Di bawah nahkoda baru, MWCNU dituntut tidak sekadar menjalankan agenda rutin. Pimpinan PCNU Kabupaten Malang bersama jajaran pemerintah daerah mendorong agar struktur anyar ini mampu melahirkan terobosan nyata yang berdampak langsung pada kesejahteraan warga.
Ketua Tanfidziyah PCNU Kabupaten Malang, KH Muhammad Hamim Kholili, menyebutkan bahwa wilayah Gondanglegi memiliki modal sosial dan ekonomi yang sangat besar.
Oleh karena itu, ia menekankan pentingnya peningkatan performa organisasi sebagai target utama yang tidak bisa ditawar.
“Yang penting bisa dilaksanakan. Seperti program yang ditawarkan oleh Pak Bupati, itu salah satu hal yang realistis untuk dijalankan MWCNU. Kami harapkan nanti bisa berjalan dengan baik,” tegas KH Hamim.
Pesan senada disampaikan Bupati Malang, HM Sanusi. Pihaknya mewanti-wanti agar kepengurusan baru tidak terjebak dalam formalitas organisasi belaka.
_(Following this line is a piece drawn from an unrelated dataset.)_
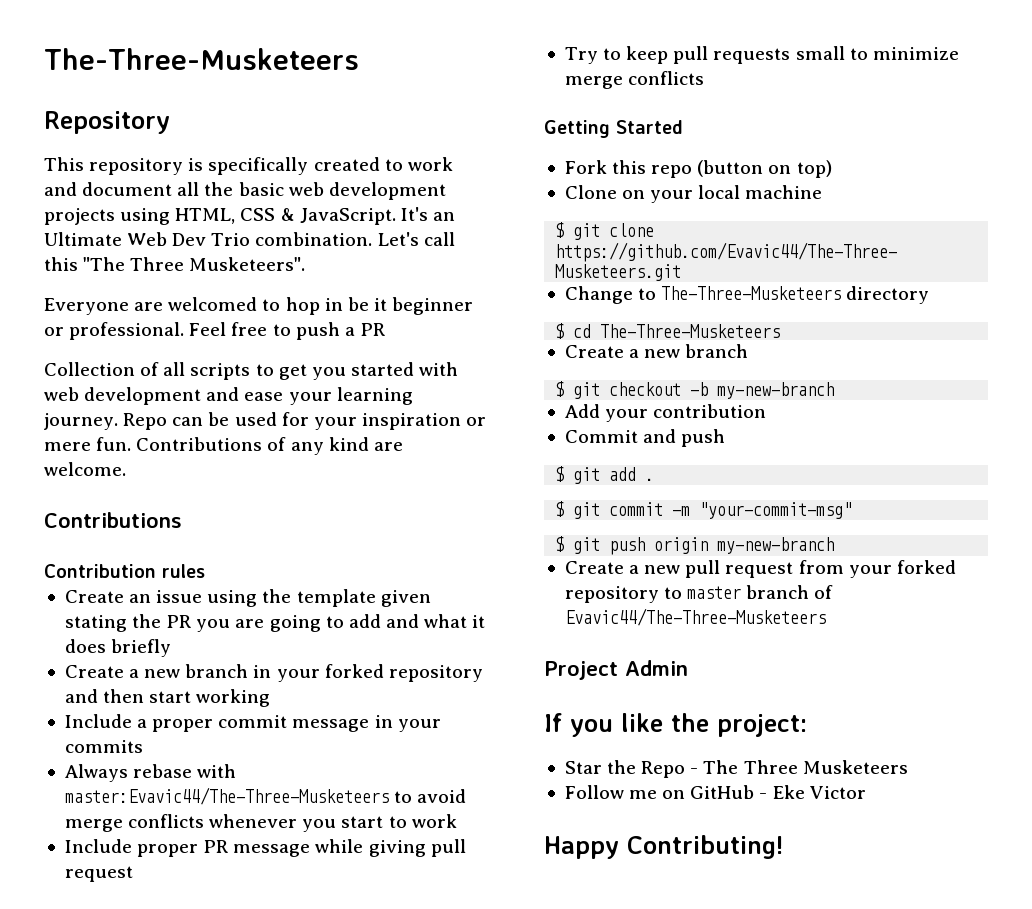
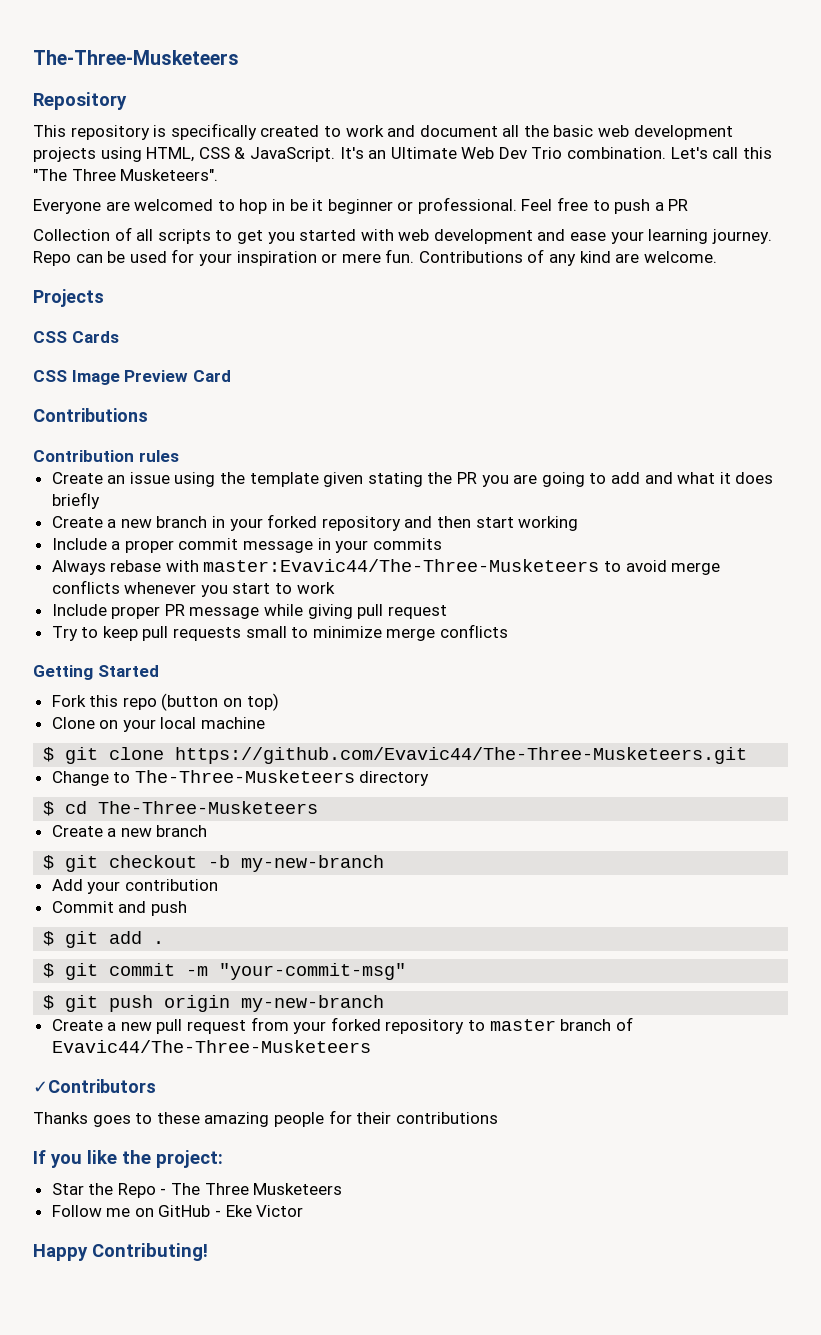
(126, 469) none -> [33,289,104,307] [33,331,119,343] [33,370,231,385] // Projects // CSS Cards // CSS Image Preview Card
[544,660,688,680] Project Admin -> [33,1079,156,1093] [33,1110,498,1127] ✓Contributors // Thanks goes to these amazing people for their contributions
Bupati Malang dalam sambutanya menyampaikan jika Pemkab Malang membuka ruang sinergi seluas-luasnya, khususnya untuk mengintegrasikan program pemerintah dengan kegiatan kemasyarakatan yang dikelola NU di level akar rumput.
Lewat penyegaran struktur dan komitmen kemitraan ini, MWCNU Gondanglegi diharapkan mampu bertransformasi menjadi motor penggerak daerah yang lebih responsif terhadap kebutuhan masyarakat.